Неожиданно я вспомнила один из таких завтраков. Мама сидит рядом со мной в детской и пристально наблюдает за тем, как я ем. Точнее, как я делаю вид, что ем. На это стоило посмотреть. Минут десять я ковырялась в тарелке, переворачивая пищу ложкой и ища наиболее подходящий кусочек. Но так как такого не существовало, по крайней мере, в моей тарелке, я наконец подцепляла на ложку микроскопическую крошку, клала ее в рот и принималась долго и тщательно пережевывать. На это у меня уходило не меньше пяти минут. После того, как я это прожевывала, обнаруживалось, что жевать в сущности было нечего и во рту у меня ничего нет. Так что, неудивительно, что у родных не хватало терпения выдерживать это. Самой настойчивой была мама. Она могла просиживать со мной по несколько часов и все-таки добивалась своего: я съедала хотя бы половину содержимого тарелки.

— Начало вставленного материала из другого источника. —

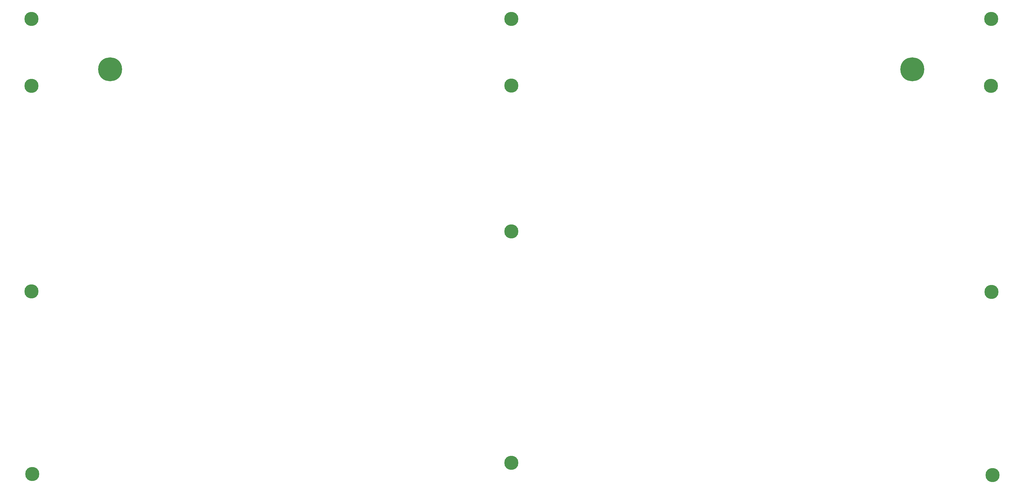
<source format=gbs>
G04 #@! TF.GenerationSoftware,KiCad,Pcbnew,(5.1.7)-1*
G04 #@! TF.CreationDate,2020-12-06T11:00:51-05:00*
G04 #@! TF.ProjectId,neoutline,6e656f75-746c-4696-9e65-2e6b69636164,rev?*
G04 #@! TF.SameCoordinates,Original*
G04 #@! TF.FileFunction,Soldermask,Bot*
G04 #@! TF.FilePolarity,Negative*
%FSLAX46Y46*%
G04 Gerber Fmt 4.6, Leading zero omitted, Abs format (unit mm)*
G04 Created by KiCad (PCBNEW (5.1.7)-1) date 2020-12-06 11:00:51*
%MOMM*%
%LPD*%
G01*
G04 APERTURE LIST*
%ADD10C,7.600000*%
%ADD11C,4.500000*%
G04 APERTURE END LIST*
D10*
G04 #@! TO.C,REF\u002A\u002A*
X267783900Y-43073500D03*
G04 #@! TD*
G04 #@! TO.C,REF\u002A\u002A*
X13008900Y-43098500D03*
G04 #@! TD*
D11*
G04 #@! TO.C,REF\u002A\u002A*
X-11991100Y-27098500D03*
G04 #@! TD*
G04 #@! TO.C,REF\u002A\u002A*
X292758900Y-48298500D03*
G04 #@! TD*
G04 #@! TO.C,REF\u002A\u002A*
X292783900Y-27073500D03*
G04 #@! TD*
G04 #@! TO.C,REF\u002A\u002A*
X-11991100Y-48298500D03*
G04 #@! TD*
G04 #@! TO.C,REF\u002A\u002A*
X140383900Y-168073500D03*
G04 #@! TD*
G04 #@! TO.C,REF\u002A\u002A*
X293208900Y-171973500D03*
G04 #@! TD*
G04 #@! TO.C,REF\u002A\u002A*
X140383900Y-27073500D03*
G04 #@! TD*
G04 #@! TO.C,REF\u002A\u002A*
X-11766100Y-171573500D03*
G04 #@! TD*
G04 #@! TO.C,REF\u002A\u002A*
X292908900Y-113748500D03*
G04 #@! TD*
G04 #@! TO.C,REF\u002A\u002A*
X-11991100Y-113648500D03*
G04 #@! TD*
G04 #@! TO.C,REF\u002A\u002A*
X140383900Y-48273500D03*
G04 #@! TD*
G04 #@! TO.C,REF\u002A\u002A*
X140389914Y-94598500D03*
G04 #@! TD*
M02*

</source>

Насколько я помню, я никогда не отличалась повышенным аппетитом. Если б мне не напоминали, что я должна позавтракать, пообедать или поужинать я, наверняка, так ничего бы и не ела. И это в обычные дни. Что же удивительного в том, что сегодня я вообще не могла заставить себя хоть что-то проглотить. В горле застрял комок, а желудок чувствовал себя так, словно я недавно уже завтракала и притом весьма плотно. Один вид съестного вызывал у меня рвотный судороги. Я старалась не смотреть в тарелку, но приливу аппетита это не способствовало.

После завтрака я вышла в сад и села на скамейку под старым раскидистым деревом. Его тень полностью загораживала солнце и охраняло утреннюю прохладу. И главное, я могла не опасаться солнечного удара. Впрочем, сейчас меня это не волновало. Может быть, это и хорошо, пусть будет солнечный удар. Мне станет плохо и визит жениха хотя бы на сегодня отменится. Как мне было тошно, не передать словами. В голове были сплошь мрачные, беспросветные мысли и безумные идеи, как всего этого избежать. Ничего путного.